## Your tasks
[1] Reproduce the passage of the article on al-Qaeda in the Arabian Peninsula from "The Two Faces" up to and including "call them, AQAP.".
[2] Carry on the article on al-Qaeda in the Arabian Peninsula from its last sentence.

The Two Faces of Al-Qaeda in the Arabian Peninsula


About a decade ago, four men sat down in front of a video camera in a safe house in Yemen and started to record. They were there, they said on the video, to announce the formation of a new group: al-Qaeda in the Arabian Peninsula or, as we have come to call them, AQAP.

Over the past 10 years, AQAP has become one of al-Qaeda’s most worrisome affiliates, carrying out attacks at home and abroad, from seizing territory in Yemen to putting bombs on planes bound for the United States. In 2010, shortly after the group was founded, the State Department estimated that AQAP had “several hundred” members. That number jumped to a “few thousand” in 2011 and then to “four thousand” in 2015. This year, the department put that estimate in the “low thousands,” although the United Nations put the number of AQAP fighters at 6,000 – 7,000. The upward trend largely holds true for the number of attacks the group has claimed. For the past two years, I tracked AQAP as part of the U.N. Security Council’s Yemen Panel of Experts. In both 2016 and 2017, AQAP claimed more than 200 attacks, a significant increase from the group’s early years when Yemen was relatively stable and AQAP was more focused on striking the West. But the numbers are misleading. AQAP may be bigger now, but it isn’t stronger. It may be carrying out more attacks, but it isn’t more of a threat.

## Dataset content
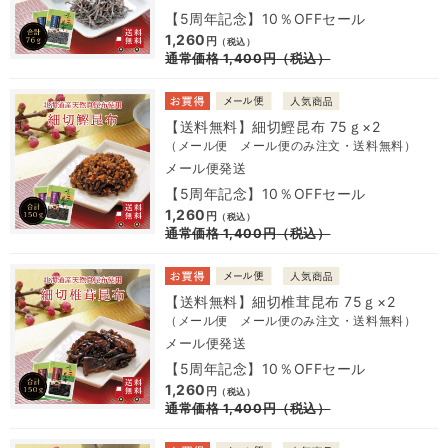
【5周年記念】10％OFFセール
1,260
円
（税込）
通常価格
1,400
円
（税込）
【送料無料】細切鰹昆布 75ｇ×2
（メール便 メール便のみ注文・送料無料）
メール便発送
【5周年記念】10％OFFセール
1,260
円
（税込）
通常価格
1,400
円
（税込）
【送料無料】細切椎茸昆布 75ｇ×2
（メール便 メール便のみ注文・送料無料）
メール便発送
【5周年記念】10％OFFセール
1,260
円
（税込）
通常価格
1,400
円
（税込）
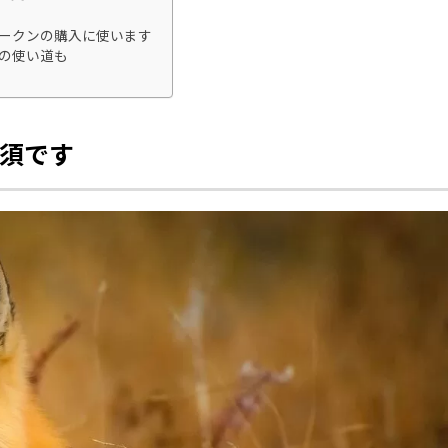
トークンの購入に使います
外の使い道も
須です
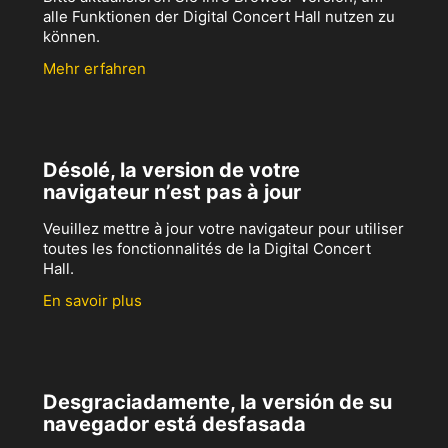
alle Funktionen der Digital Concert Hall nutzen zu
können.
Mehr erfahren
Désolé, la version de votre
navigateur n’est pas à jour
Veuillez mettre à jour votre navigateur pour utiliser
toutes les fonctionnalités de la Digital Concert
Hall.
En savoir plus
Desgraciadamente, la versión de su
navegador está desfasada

## Results by task
[1]
The Two Faces of Al-Qaeda in the Arabian Peninsula


About a decade ago, four men sat down in front of a video camera in a safe house in Yemen and started to record. They were there, they said on the video, to announce the formation of a new group: al-Qaeda in the Arabian Peninsula or, as we have come to call them, AQAP.

[2]
At issue is what I call the two faces of AQAP: the domestic insurgency and the international terrorist organization. These two strands have always coexisted in AQAP, as they have for most terrorist groups. But the two are often conflated into one overall picture of the group. We hear AQAP and think of international terrorism, not the domestic insurgency. This failure by journalists, analysts, and officials to distinguish between AQAP’s two sides leads to a mistaken impression of the threat the group represents to the West.

This is why numbers don’t tell the whole story. AQAP’s domestic reach and recruits have grown significantly in recent years, but the international terrorist side has withered. The group might look and sound more dangerous than ever, but it is actually a much different organization today than it was a decade ago. Like most terrorist groups, AQAP is a complex organization doing multiple things at once, laying sewer pipes and building bombs. When we only look at one aspect of the organization we risk misunderstanding who they are, how they operate, and what they can accomplish.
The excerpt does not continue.